小高い丘の向こうから、振動が伝わってくる。


重厚な地響きが着実に、こっちに向かって近づいてくる。


大地の揺れによって巻き起こされる土埃で、丘の向こうが薄っすらと砂煙に覆われ始めた。


(来い! 来い! 来い来い来い!)


大きな希望を込めて見つめる視線の先。
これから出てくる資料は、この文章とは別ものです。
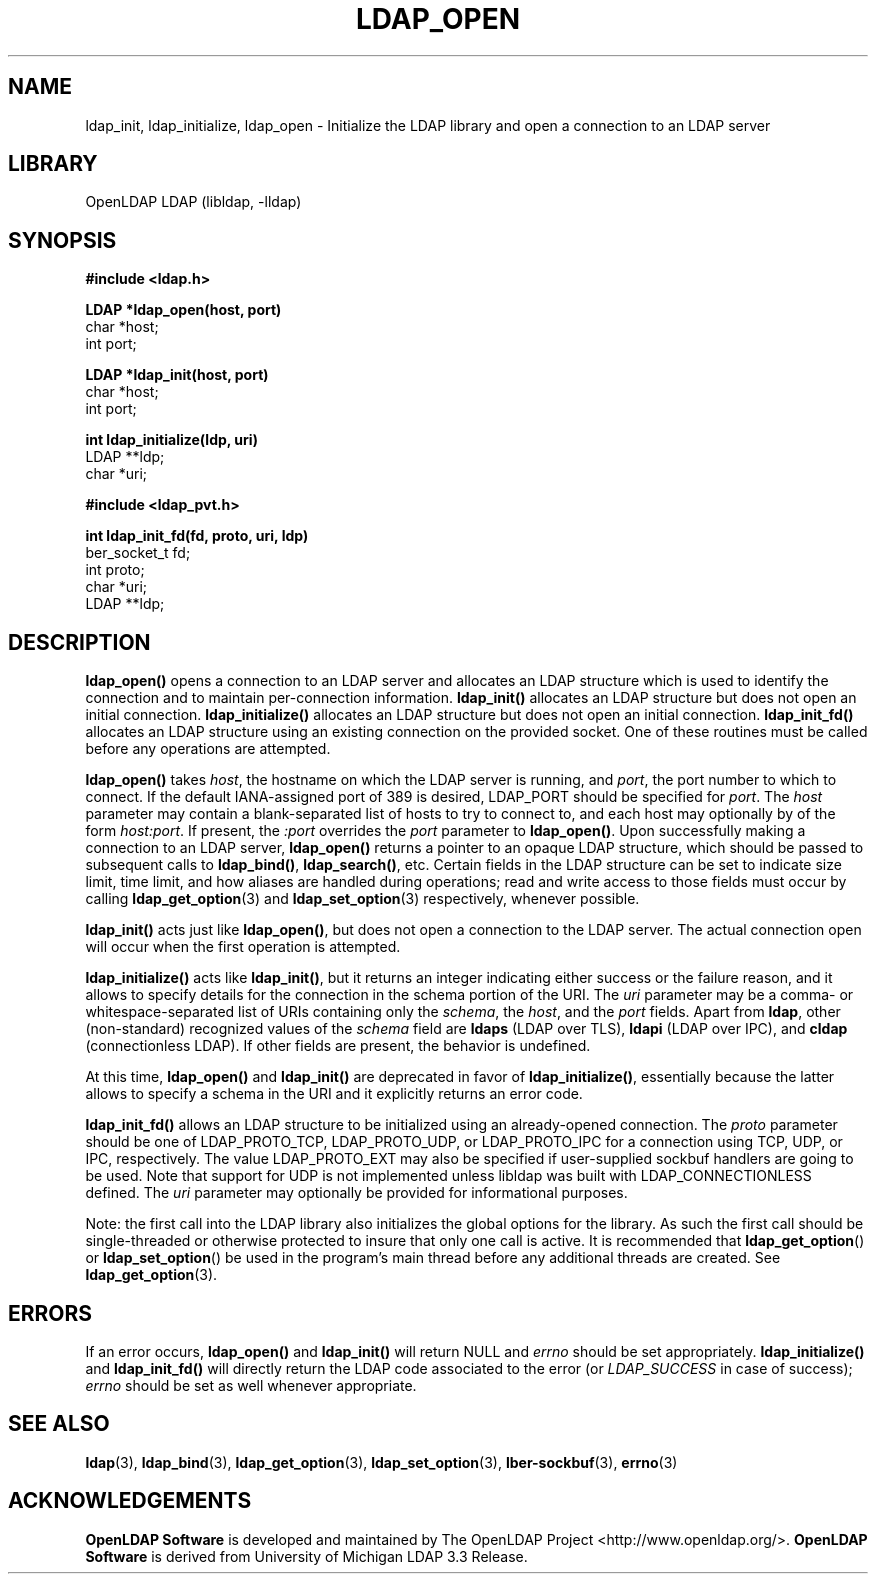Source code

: .TH LDAP_OPEN 3 "2010/06/30" "OpenLDAP 2.4.23"
.\" OpenLDAP: pkg/ldap/doc/man/man3/ldap_open.3,v 1.16.2.7 2010/04/13 20:22:39 kurt Exp
.\" Copyright 1998-2010 The OpenLDAP Foundation All Rights Reserved.
.\" Copying restrictions apply.  See COPYRIGHT/LICENSE.
.SH NAME
ldap_init, ldap_initialize, ldap_open \- Initialize the LDAP library and open a connection to an LDAP server
.SH LIBRARY
OpenLDAP LDAP (libldap, \-lldap)
.SH SYNOPSIS
.nf
.ft B
#include <ldap.h>
.LP
.ft B
LDAP *ldap_open(host, port)
.ft
char *host;
int port;
.LP
.ft B
LDAP *ldap_init(host, port)
.ft
char *host;
int port;
.LP
.ft B
int ldap_initialize(ldp, uri)
.ft
LDAP **ldp;
char *uri;
.LP
.ft B
#include <ldap_pvt.h>
.LP
.ft B
int ldap_init_fd(fd, proto, uri, ldp)
.ft
ber_socket_t fd;
int proto;
char *uri;
LDAP **ldp;
.SH DESCRIPTION
.LP
.B ldap_open()
opens a connection to an LDAP server and allocates an LDAP
structure which is used to identify
the connection and to maintain per-connection information.
.B ldap_init()
allocates an LDAP structure but does not open an initial connection.
.B ldap_initialize()
allocates an LDAP structure but does not open an initial connection.
.B ldap_init_fd()
allocates an LDAP structure using an existing connection on the
provided socket.
One
of these routines must be called before any operations are attempted.
.LP
.B ldap_open()
takes \fIhost\fP, the hostname on which the LDAP server is
running, and \fIport\fP, the port number to which to connect.  If the default
IANA-assigned port of 389 is desired, LDAP_PORT should be specified for
\fIport\fP.  The \fIhost\fP parameter may contain a blank-separated list
of hosts to try to connect to, and each host may optionally by of the form
\fIhost:port\fP.  If present, the \fI:port\fP overrides the \fIport\fP
parameter to
.BR ldap_open() .
Upon successfully making a connection to an
LDAP server,
.B ldap_open()
returns a pointer to an opaque LDAP structure, which should be passed
to subsequent calls to
.BR ldap_bind() ,
.BR ldap_search() ,
etc. Certain fields in the LDAP structure can be set to indicate size limit,
time limit, and how aliases are handled during operations; read and write access 
to those fields must occur by calling
.BR ldap_get_option (3) 
and
.BR ldap_set_option (3)
respectively, whenever possible.
.LP
.B
ldap_init()
acts just like
.BR ldap_open() ,
but does not open a connection
to the LDAP server.  The actual connection open will occur when the
first operation is attempted.
.LP
.B ldap_initialize()
acts like
.BR ldap_init() ,
but it returns an integer indicating either success or the failure reason,
and it allows to specify details for the connection in the schema portion
of the URI.
The
.I uri
parameter may be a comma- or whitespace-separated list of URIs
containing only the
.IR schema ,
the
.IR host ,
and the
.I port
fields.
Apart from
.BR ldap ,
other (non-standard) recognized values of the
.I schema
field are
.B ldaps
(LDAP over TLS),
.B ldapi
(LDAP over IPC),
and
.B cldap
(connectionless LDAP).
If other fields are present, the behavior is undefined.
.LP
At this time,
.B ldap_open()
and 
.B ldap_init()
are deprecated in favor of
.BR ldap_initialize() ,
essentially because the latter allows to specify a schema in the URI
and it explicitly returns an error code.
.LP
.B ldap_init_fd()
allows an LDAP structure to be initialized using an already-opened
connection. The
.I proto
parameter should be one of LDAP_PROTO_TCP, LDAP_PROTO_UDP,
or LDAP_PROTO_IPC
for a connection using TCP, UDP, or IPC, respectively. The value
LDAP_PROTO_EXT
may also be specified if user-supplied sockbuf handlers are going to
be used. Note that support for UDP is not implemented unless libldap
was built with LDAP_CONNECTIONLESS defined.
The
.I uri
parameter may optionally be provided for informational purposes.

Note: the first call into the LDAP library also initializes the global
options for the library. As such the first call should be single-threaded
or otherwise protected to insure that only one call is active. It is
recommended that
.BR ldap_get_option ()
or
.BR ldap_set_option ()
be used in the program's main thread before any additional threads are created.
See
.BR ldap_get_option (3).

.SH ERRORS
If an error occurs,
.B ldap_open()
and
.B ldap_init()
will return NULL and 
.I errno
should be set appropriately.
.B ldap_initialize()
and
.B ldap_init_fd()
will directly return the LDAP code associated to the error (or
.I LDAP_SUCCESS
in case of success);
.I errno
should be set as well whenever appropriate.
.SH SEE ALSO
.BR ldap (3),
.BR ldap_bind (3),
.BR ldap_get_option (3),
.BR ldap_set_option (3),
.BR lber-sockbuf (3),
.BR errno (3)
.SH ACKNOWLEDGEMENTS
.\" Shared Project Acknowledgement Text
.B "OpenLDAP Software"
is developed and maintained by The OpenLDAP Project <http://www.openldap.org/>.
.B "OpenLDAP Software"
is derived from University of Michigan LDAP 3.3 Release.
その煙幕に、黒い影が映ったと思った瞬間。


―― バオォォォーーーン!


雄叫びを上げた巨大マンモスが、期待通りに砂煙の中から飛び出す姿を見て・・・


あたしは、狂喜した!


(来たあぁーーーーー!!)


お岩さんの親衛隊員は、姿は見えなくてもいつもお岩さんの近くにいる!


やっぱりハインリッヒも、この近くにいたんだ!


お岩さん以外の人間の呼びかけでも、応えてくれるか心配だったけど・・・


あたしの、奇妙な生物に好かれる特異体質が幸いしたんだ!


特異体質に産んでくれて、ありがとうお母さん! 愛してるー!


ハインリッヒは目を三角に尖らせ、地を踏み鳴らし、怒涛の勢いで屋敷に突進する。


あたし以外のこの場の全員、状況に全く反応できずにいた。


恐ろしいほどの巨漢がみるみる接近してくるのを、あんぐり口を開けて見守っている。


あたしは両の拳をグッと握りしめ、高々と天に向かってドンッと突き上げた。


顎が外れるほど大口を開いて、声を限りに、叫ぶ。


「ブっチかませえぇぇーーーーー!!」


―― バギバギバギィィ・・・!


ハインリッヒの小山のような巨体が、全力で屋敷に体当たりをかます。


簡素な作りの木造の平屋は、ブロックが崩れるように、小気味良いほど粉砕した。